赤い狼 壱






そう言って優しく笑う実に感動を覚えた。




「み、実~!!」



「引っ付くな!」




ガバッと抱きついた私の背中を実がバシバシと叩いてくる。うっ。結構強めだな。でも絶対離してあげない!



嫌がる実にもっと嫌がってもらおうと実を抱きしめる腕に力を入れた。実、大好き!!



と、感激を実に伝えていると。




「もうっ!二人共っ!香の存在忘れてない~?」



「あ、香っ!」




何故か一番前の席のはずな香が実の前の席に座っていた。
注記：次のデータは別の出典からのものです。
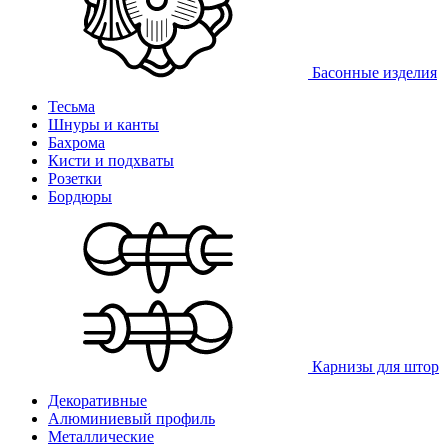
Басонные изделия
Тесьма
Шнуры и канты
Бахрома
Кисти и подхваты
Розетки
Бордюры
Карнизы для штор
Декоративные
Алюминиевый профиль
Металлические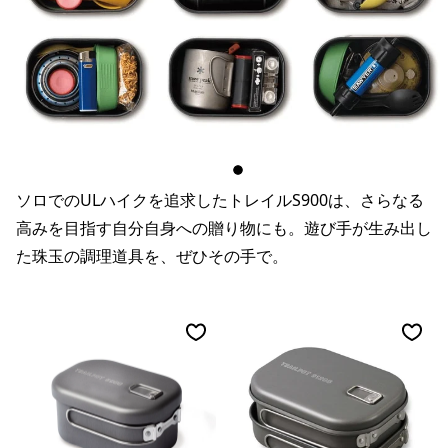
ソロでのULハイクを追求したトレイルS900は、さらなる
高みを目指す自分自身への贈り物にも。遊び手が生み出し
た珠玉の調理道具を、ぜひその手で。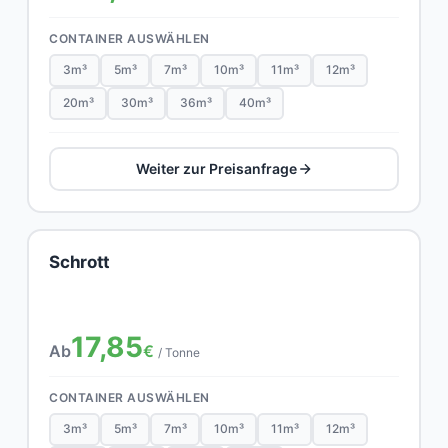
CONTAINER AUSWÄHLEN
3m³
5m³
7m³
10m³
11m³
12m³
20m³
30m³
36m³
40m³
Weiter zur Preisanfrage
Schrott
17,85
Ab
€
/ Tonne
CONTAINER AUSWÄHLEN
3m³
5m³
7m³
10m³
11m³
12m³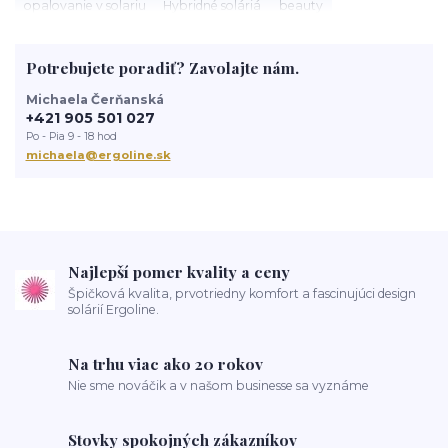
opalovanie v solariu
Hybridné soláriá
beauty
slnečné žiarenie
Soláriá
Kozmetika do solária
správne opalovanie
anti aging
sun
tanning
UV trubice
Potrebujete poradiť? Zavolajte nám.
novinky
devoted creations
servis solaria
rýchle opálenie
Michaela Čerňanská
+421 905 501 027
Po - Pia 9 - 18 hod
michaela@ergoline.sk
Najlepší pomer kvality a ceny
Špičková kvalita, prvotriedny komfort a fascinujúci design
solárií Ergoline.
Na trhu viac ako 20 rokov
Nie sme nováčik a v našom businesse sa vyznáme
Stovky spokojných zákazníkov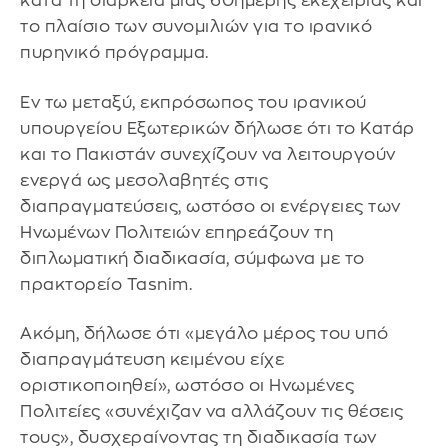
κατά τη διάρκεια μιας 60ήμερης εκεχειρίας και
το πλαίσιο των συνομιλιών για το ιρανικό
πυρηνικό πρόγραμμα.
Εν τω μεταξύ, εκπρόσωπος του ιρανικού
υπουργείου Εξωτερικών δήλωσε ότι το Κατάρ
και το Πακιστάν συνεχίζουν να λειτουργούν
ενεργά ως μεσολαβητές στις
διαπραγματεύσεις, ωστόσο οι ενέργειες των
Ηνωμένων Πολιτειών επηρεάζουν τη
διπλωματική διαδικασία, σύμφωνα με το
πρακτορείο Tasnim.
Ακόμη, δήλωσε ότι «μεγάλο μέρος του υπό
διαπραγμάτευση κειμένου είχε
οριστικοποιηθεί», ωστόσο οι Ηνωμένες
Πολιτείες «συνέχιζαν να αλλάζουν τις θέσεις
τους», δυσχεραίνοντας τη διαδικασία των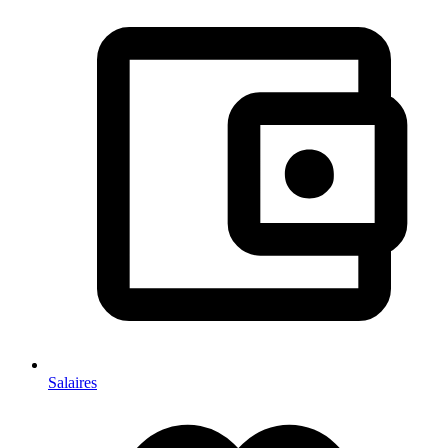
Salaires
え、どっから沸いてきた?




「稚春、香寂しかったよ~。なんか稚春居ないと盛り上がらなくて私達も途中で帰っちゃったよ~。でも昨日はごめんねぇ。香、自分の事しか考えてなかった。」




香が眉を下げたと思ったら私に抱きついてきて謝った。私はその状況に目が点で。




「え…と?えと…うん、いいよ。大丈夫だし…。それに私も勝手に抜け出してごめんね。」




どもらないようにするのが精一杯だ。




「本当っ?許してくれる?」



「うん。香も私のこと許してくれる?」



「うんっ。当たり前~。じゃあ仲直りねっ!握手~!!」




仲直りだ、と思ったら安心したみたいでパアアァと笑って差し出してくる香の手に自分の手を重ねる。




………なんか、友達と握手とか恥ずかしいけど…嬉しいかも。